Unnamed: 0_level_0,Message length,Message length,Message length,Message length,Message length,Message length,Message length,Message length
Unnamed: 0_level_1,count,mean,std,min,25%,50%,75%,max
response,Unnamed: 1_level_2,Unnamed: 2_level_2,Unnamed: 3_level_2,Unnamed: 4_level_2,Unnamed: 5_level_2,Unnamed: 6_level_2,Unnamed: 7_level_2,Unnamed: 8_level_2
ham,4825.0,71.482487,58.440652,2.0,33.0,52.0,93.0,910.0
spam,747.0,138.670683,28.873603,13.0,133.0,149.0,157.0,223.0


In [4]:
# define a function to get rid of stopwords present in the messages
def eliminateStopWords(msg):
    # 1 remove punctuation
    no_punc = ''.join([char for char in msg if char not in string.punctuation])
    # 2 remove stopwords
    return [word for word in no_punc.split() if word.lower() not in stopwords.words('english')]

# verify that function is working
df_spam_collections['messages'].head().apply(eliminateStopWords)

0    [Go, jurong, point, crazy, Available, bugis, n...
1                       [Ok, lar, Joking, wif, u, oni]
2    [Free, entry, 2, wkly, comp, win, FA, Cup, fin...
3        [U, dun, say, early, hor, U, c, already, say]
4    [Nah, dont, think, goes, usf, lives, around, t...
Name: messages, dtype: object

In [5]:
# --- bag of words 
# start text processing with vectorizer
# use bag of words by applying the function and fit the data into it
bag_of_words_transformer = CountVectorizer(analyzer=eliminateStopWords).fit(df_spam_collections['messages'])
# print length of bag of words stored in the vocabulary_ attribute
print(len(bag_of_words_transformer.vocabulary_))

11425


In [6]:
# store bag of words for messages using transform method
messages_bag_of_words = bag_of_words_transformer.transform(df_spam_collections['messages'])

In [7]:
# apply tfidf transformer and fit the bag of words into it (transformed version)
tfidf_transformer = TfidfTransformer().fit(messages_bag_of_words)

In [8]:
# print shape of the tfidf
message_tfidf = tfidf_transformer.transform(messages_bag_of_words)
print(message_tfidf.shape)

(5572, 11425)


In [9]:
# choose naive Bayes model to detect the spam and fit the tfidf data into it
spam_detect_model = MultinomialNB().fit(message_tfidf,df_spam_collections['response'])

In [10]:
# check model for the predicted and expected value say for message#2 and message#84
# 1 transform the message using bag of words
msg = df_spam_collections['messages'][2]
bag_of_words_for_msg = bag_of_words_transformer.transform([msg])
# 2 transform the message using tfidf 
tfidf = tfidf_transformer.transform(bag_of_words_for_msg)
print(f'Message 2\npred = {spam_detect_model.predict(tfidf)}'
+f'\nactual = {df_spam_collections.response[2]}\n')

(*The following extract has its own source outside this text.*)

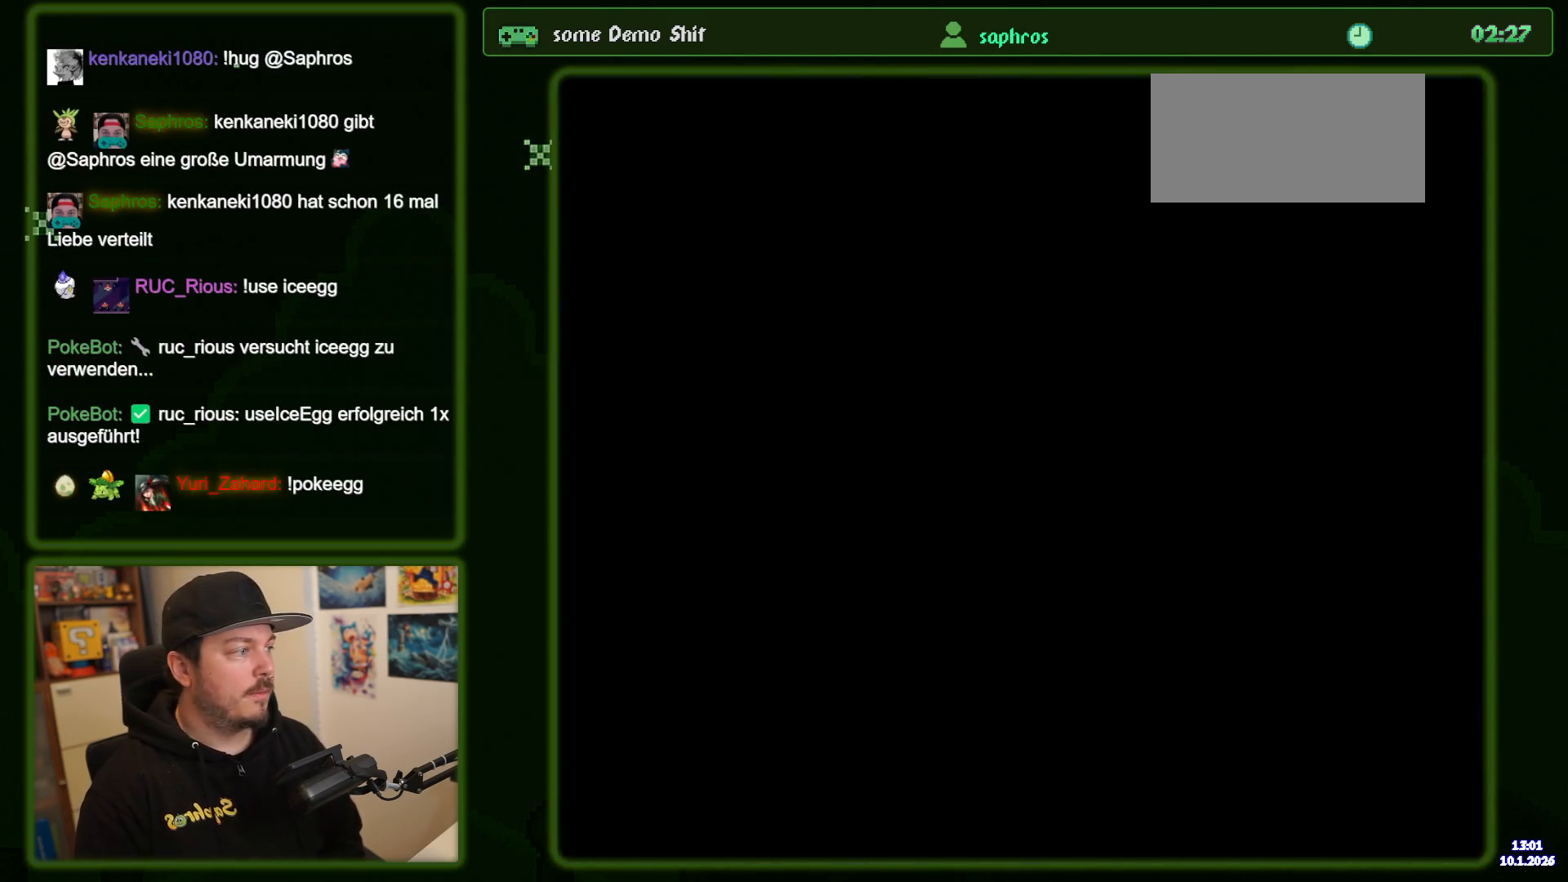
{"buttons": ["Y"], "events": [[217, "Y", "down"]]}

# 1 transform the message using bag of words
msg = df_spam_collections['messages'][84]
bag_of_words_for_msg = bag_of_words_transformer.transform([msg])
# 2 transform the message using tfidf 
tfidf = tfidf_transformer.transform(bag_of_words_for_msg)
print(f'Message 84\npred = {spam_detect_model.predict(tfidf)}'
+f'\nactual = {df_spam_collections.response[84]}')

Message 2
pred = ['spam']
actual = spam

Message 84
pred = ['ham']
actual = ham